The research adds to evidence associating a reduced risk of the disease with smoking.
Peppers appeared to have the biggest effect. People who ate the vegetables twice a week or more were found to be 30% less likely to develop Parkinson's. However, experts urged caution since a number of factors including the disease itself may have influenced the findings.
Nicotine, the addictive chemical in cigarettes, is found in tiny amounts in a number of edible plants related to tobacco, including peppers, tomatoes, potatoes and aubergines. Speculation that nicotine might protect against Parkinson's was fuelled by animal studies.
Experiments showed that stimulation of nicotine-sensitive receptor molecules in the brain prevents the kind of neuron damage seen in Parkinson's. Human population studies have also shown that people who smoke are less likely to develop the disease.

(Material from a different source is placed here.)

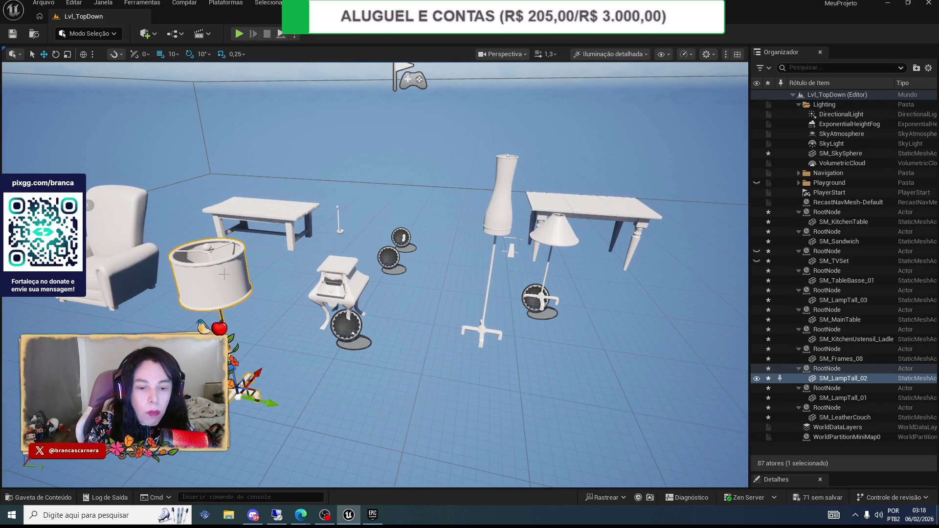
{"action": "key", "text": "Delete"}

Even passive smoking, which involves much less exposure to nicotine, seems to be protective.
For the new study 490 patients newly diagnosed with Parkinson's disease, and 644 other individuals not suffering from any neurological conditions, were questioned about their dietary habits and tobacco use.
Vegetable consumption in general was not found to affect Parkinson's risk. But the likelihood of being diagnosed with Parkinson's reduced the more people ate vegetables from the Solanaceae family, which contain nicotine. The trend was strongest for peppers, mainly in people with little or no previous exposure to tobacco.
Although the evidence pointed towards nicotine, the scientists did not rule out another chemical shared by tobacco and its cousins being responsible for the effect. One possibility was anatabine, which had anti-inflammatory properties.
Dr Searles Nielsen, from the University of Washington in Seattle, US, who led the research reported in the journal Annals of Neurology, said: "Our study is the first to investigate dietary nicotine and risk of developing Parkinson's disease. Similar to the many studies that indicate tobacco use might reduce risk of Parkinson's, our findings also suggest a protective effect from nicotine, or perhaps a similar but less toxic chemical in peppers and tobacco."
Parkinson's disease is a progressive condition in which damage to neurons in the brain affects control over motor functions, leading to tremors, rigidity and slow movement. Around 127,000 people in the UK have the disease, one in 500 of the population.